What the file actually does

It does, in its mature form, what a small private bank does for a high-net-worth client, except for a household running on a fraction of the budget. It tracks the monthly cash position across three or four bank accounts at different institutions and currencies. It models the cash-flow implications of school fee timing, the periodic gold purchase pattern that nobody quite admits to but that the spreadsheet logs faithfully, the small revenue from a side business that does not, in any formal sense, exist. It runs scenarios. The scenarios are clear-eyed in a way that the equivalent slide produced by a junior banker would not be.

The most-developed variants include a tab nobody is supposed to look at, which is where the family politics are tracked. Who paid for which gift on which occasion. Which loan to which uncle has and has not been quietly repaid. Which favour is, on the running ledger, outstanding. This tab is, in operational terms, the household's most strategic document, and it is maintained in the same file as the school fee tracker.

Why the formal financial sector has not noticed

Because the formal financial sector is, structurally, organised to sell products to identifiable account holders, and the spreadsheet runs across multiple account holders in multiple institutions, in a way that no single product can capture. The bank's relationship manager sees a single account at a single bank. The spreadsheet sees the whole household. The relationship manager's product recommendations are, accordingly, sub-optimal at the level the household actually operates at. The spreadsheet's keeper makes the better decision, with no fee, on her own time, on a Sunday afternoon.

A few of the more imaginative regional fintechs have started to notice the pattern and to think about products that would actually sit usefully alongside the spreadsheet rather than try to displace it. None of them have, yet, built the thing.
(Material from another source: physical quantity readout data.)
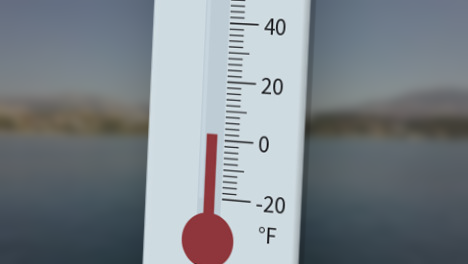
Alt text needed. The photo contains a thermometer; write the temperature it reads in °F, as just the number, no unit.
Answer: 2
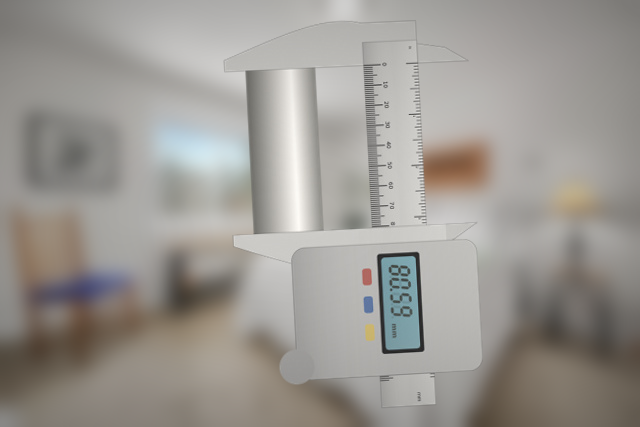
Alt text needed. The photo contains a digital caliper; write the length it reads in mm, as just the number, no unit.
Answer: 80.59
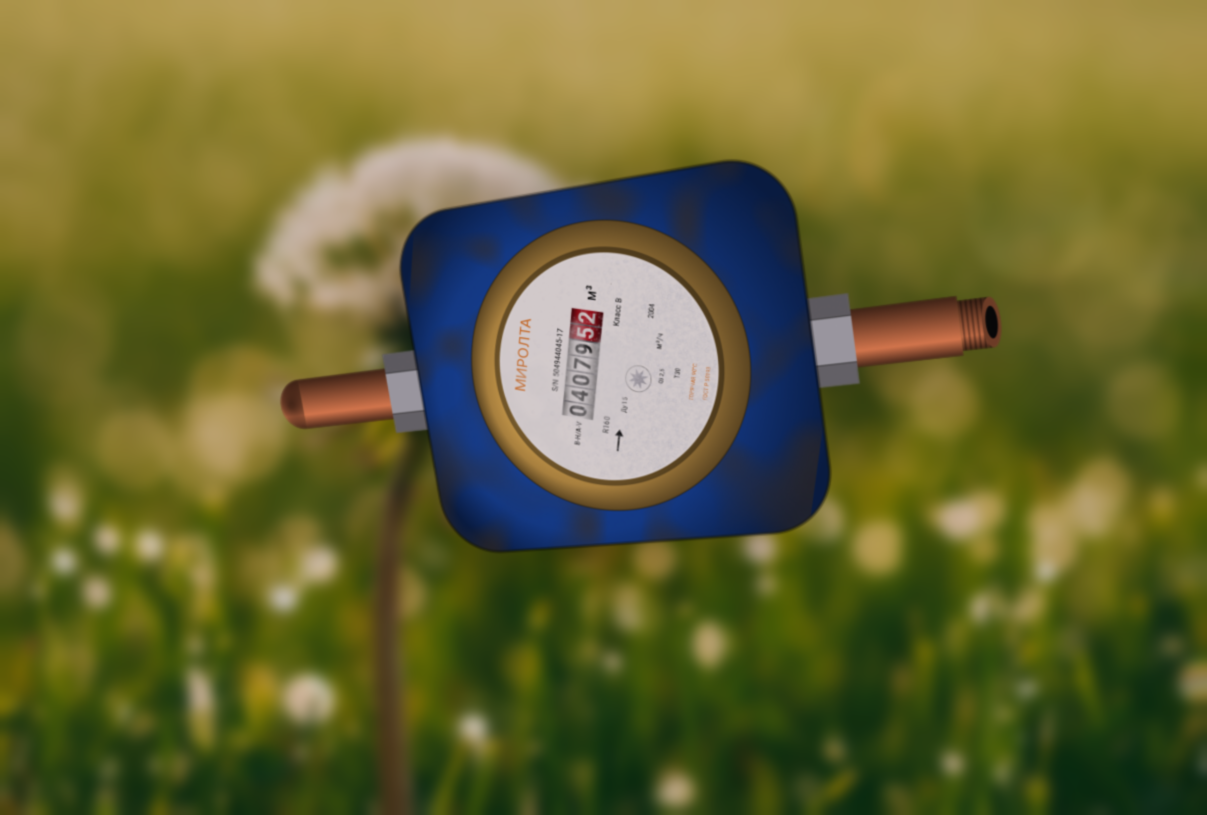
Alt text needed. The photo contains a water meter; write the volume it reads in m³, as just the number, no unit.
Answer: 4079.52
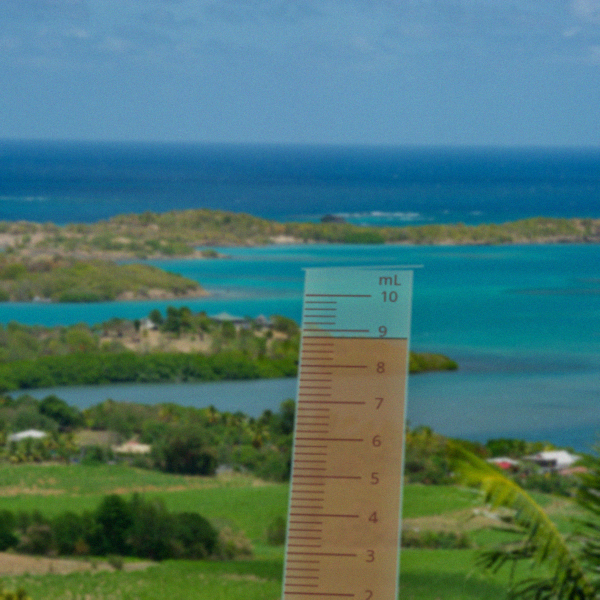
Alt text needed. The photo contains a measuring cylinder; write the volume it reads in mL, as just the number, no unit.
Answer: 8.8
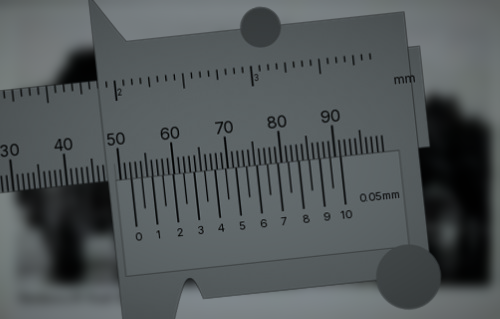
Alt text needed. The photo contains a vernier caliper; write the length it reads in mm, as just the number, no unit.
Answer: 52.0
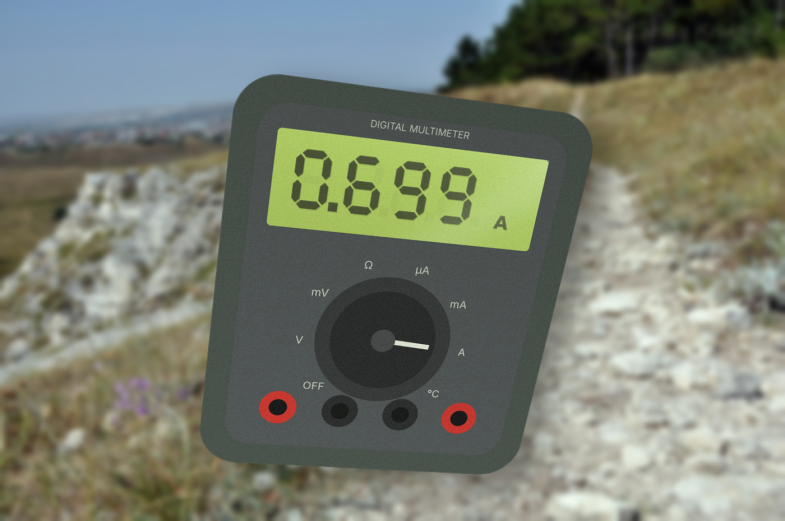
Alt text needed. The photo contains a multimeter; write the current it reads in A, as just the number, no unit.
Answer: 0.699
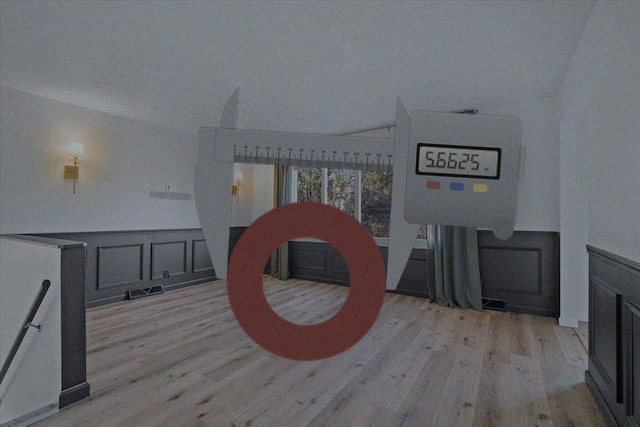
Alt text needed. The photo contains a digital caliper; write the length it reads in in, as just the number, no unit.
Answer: 5.6625
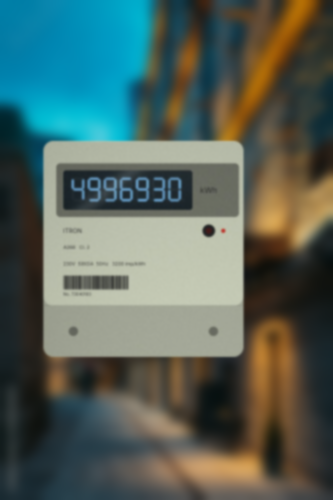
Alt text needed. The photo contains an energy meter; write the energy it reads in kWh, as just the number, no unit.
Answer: 4996930
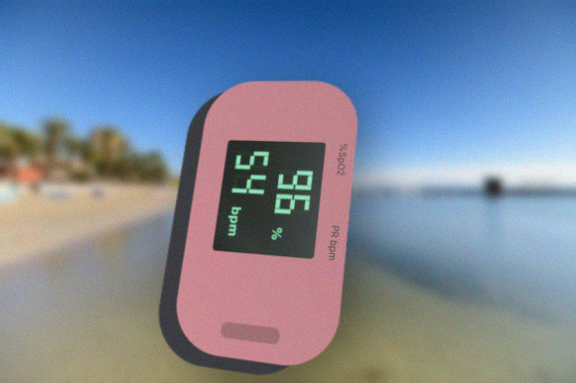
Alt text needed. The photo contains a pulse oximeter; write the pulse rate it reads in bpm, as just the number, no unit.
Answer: 54
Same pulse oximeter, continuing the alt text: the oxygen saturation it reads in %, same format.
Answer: 96
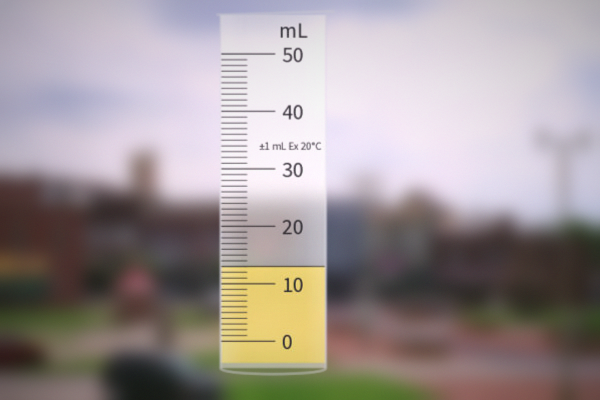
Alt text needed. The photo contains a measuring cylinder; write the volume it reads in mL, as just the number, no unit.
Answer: 13
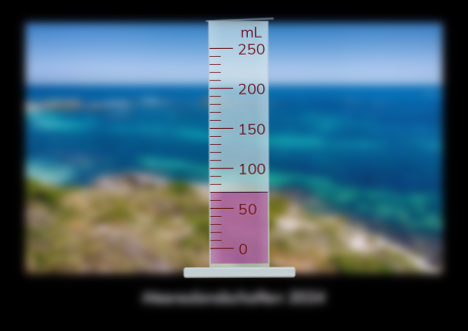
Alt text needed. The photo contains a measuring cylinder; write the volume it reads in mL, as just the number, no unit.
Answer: 70
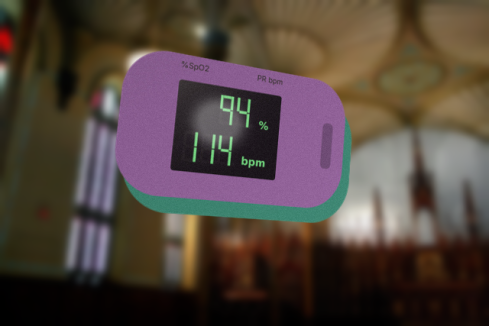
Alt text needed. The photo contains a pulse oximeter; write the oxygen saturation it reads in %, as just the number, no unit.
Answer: 94
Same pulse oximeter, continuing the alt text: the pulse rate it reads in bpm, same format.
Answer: 114
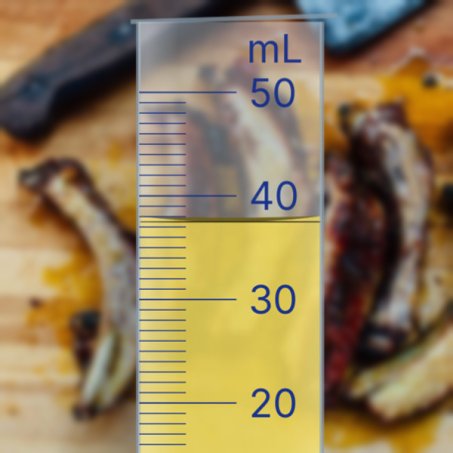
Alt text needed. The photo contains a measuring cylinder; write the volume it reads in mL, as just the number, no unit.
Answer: 37.5
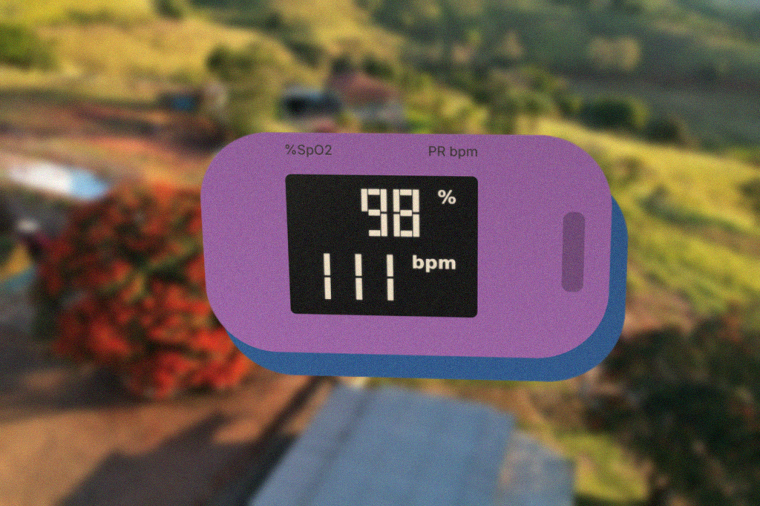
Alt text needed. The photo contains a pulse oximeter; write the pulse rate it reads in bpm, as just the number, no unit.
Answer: 111
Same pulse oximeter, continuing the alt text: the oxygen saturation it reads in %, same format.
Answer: 98
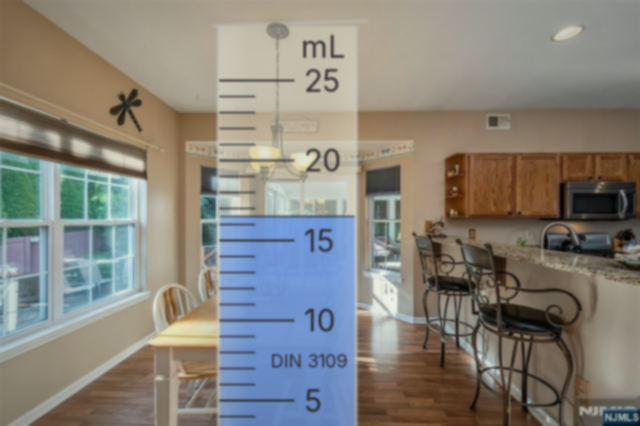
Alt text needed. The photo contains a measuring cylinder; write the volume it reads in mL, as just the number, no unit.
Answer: 16.5
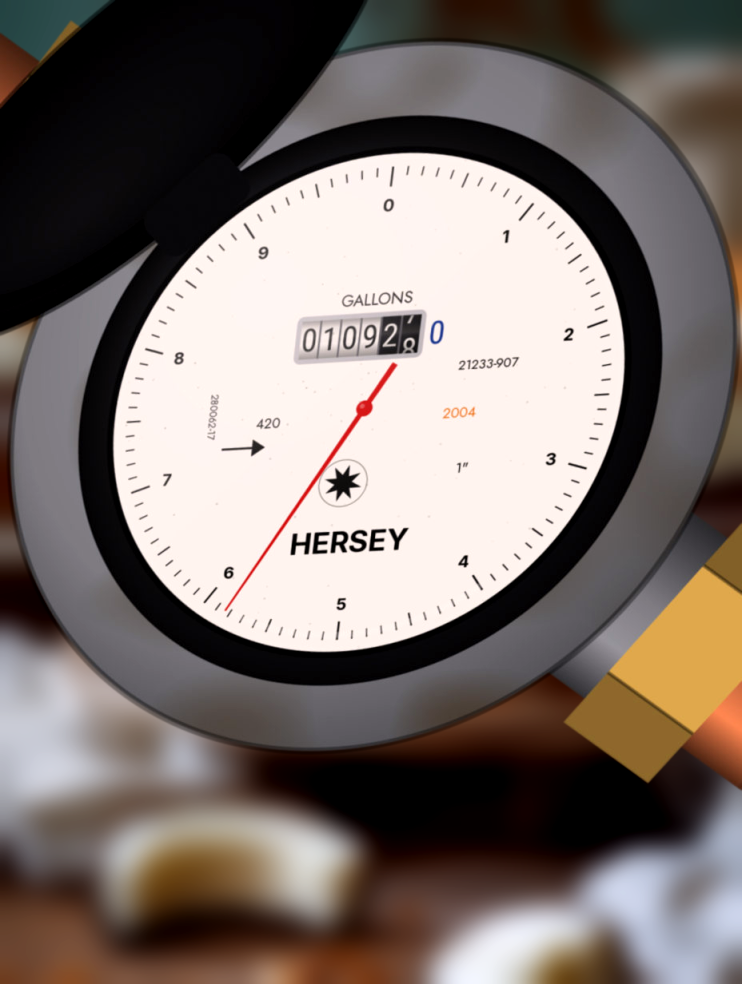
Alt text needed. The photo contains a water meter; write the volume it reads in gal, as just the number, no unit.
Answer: 109275.8
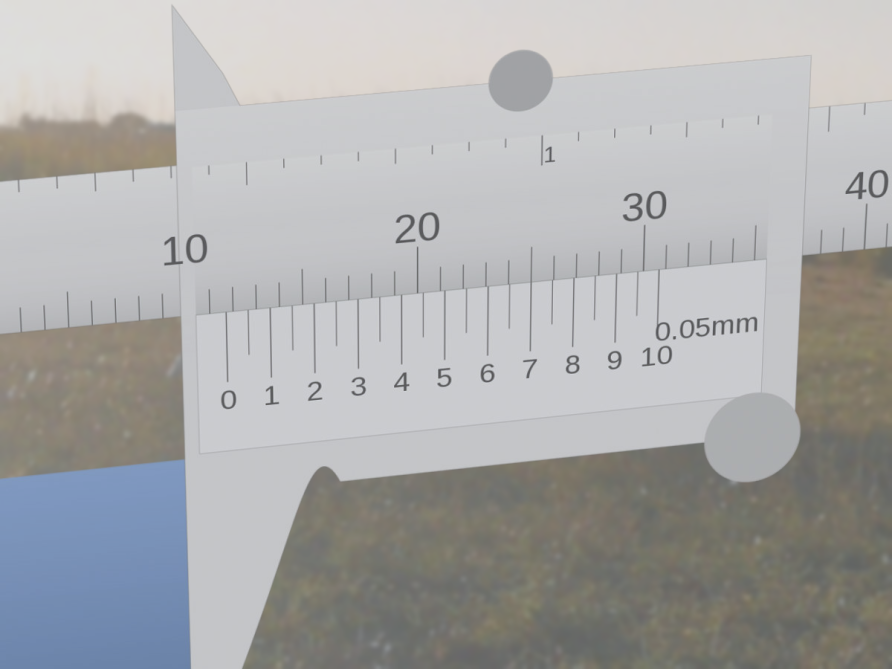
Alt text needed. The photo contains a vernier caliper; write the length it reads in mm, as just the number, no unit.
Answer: 11.70
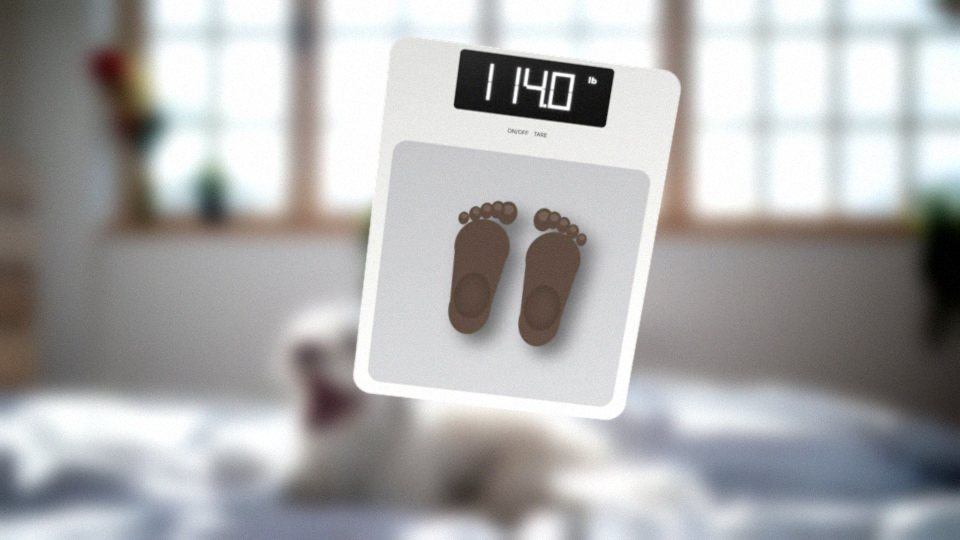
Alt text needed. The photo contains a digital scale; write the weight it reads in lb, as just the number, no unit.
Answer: 114.0
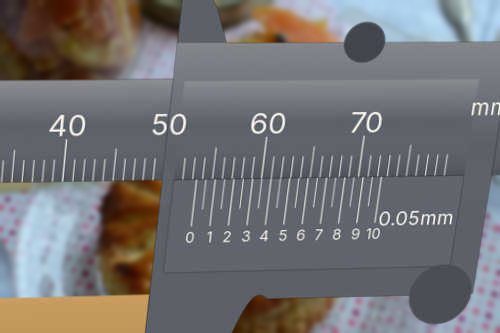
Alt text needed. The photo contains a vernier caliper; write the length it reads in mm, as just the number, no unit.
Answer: 53.4
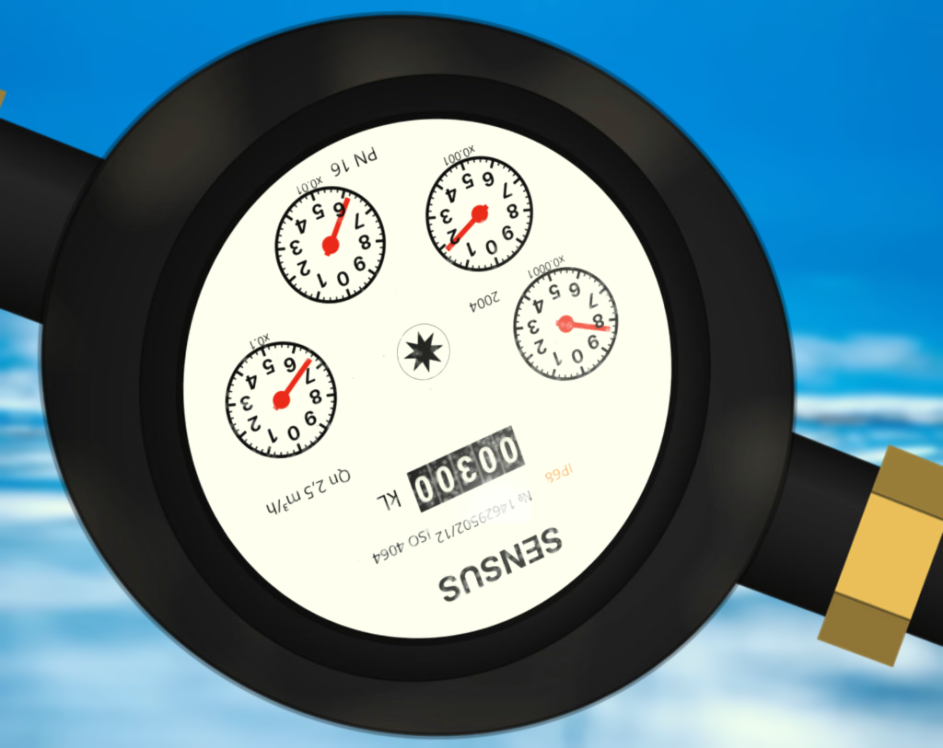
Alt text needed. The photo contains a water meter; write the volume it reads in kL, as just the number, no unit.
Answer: 300.6618
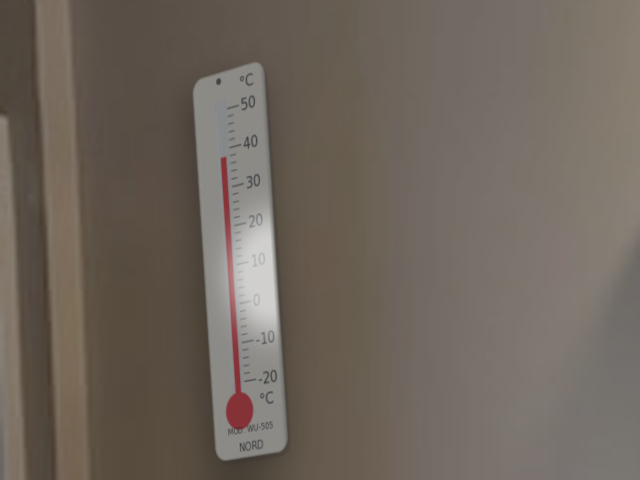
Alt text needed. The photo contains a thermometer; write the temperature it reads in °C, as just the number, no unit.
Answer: 38
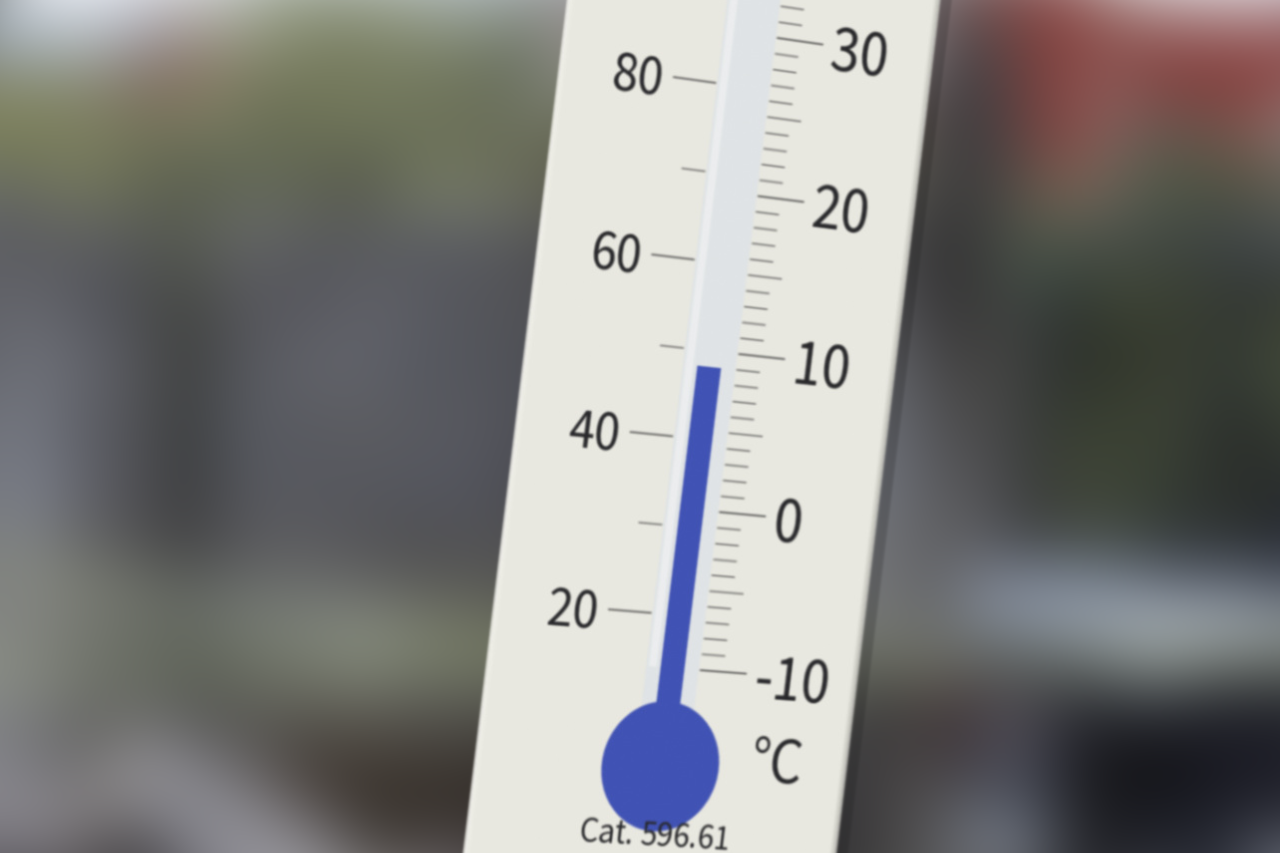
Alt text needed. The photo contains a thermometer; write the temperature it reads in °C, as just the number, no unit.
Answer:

The first that does is likely to find a customer base larger than any of the bank-sponsored launches of the past several cycles.

What this tells us about regional household finance

It tells us that the most sophisticated layer of household financial management in the region is, right now, being done in unmonitored consumer spreadsheets by women who have, in many cases, not formally been treated as the family's financial decision-maker by the institutions they bank with. The institutions are misreading the room. The room is, in operational fact, run from the spreadsheet.

When the formal financial sector finally catches up, the products it builds will look very different from the products it currently markets. They will be designed around the household rather than the account holder. They will respect the privacy of the tab that nobody is supposed to look at. They will, with appropriate humility, acknowledge that the spreadsheet got there first. The spreadsheet, for its part, will continue to be updated on Sunday afternoons, with or without the institutional acknowledgement.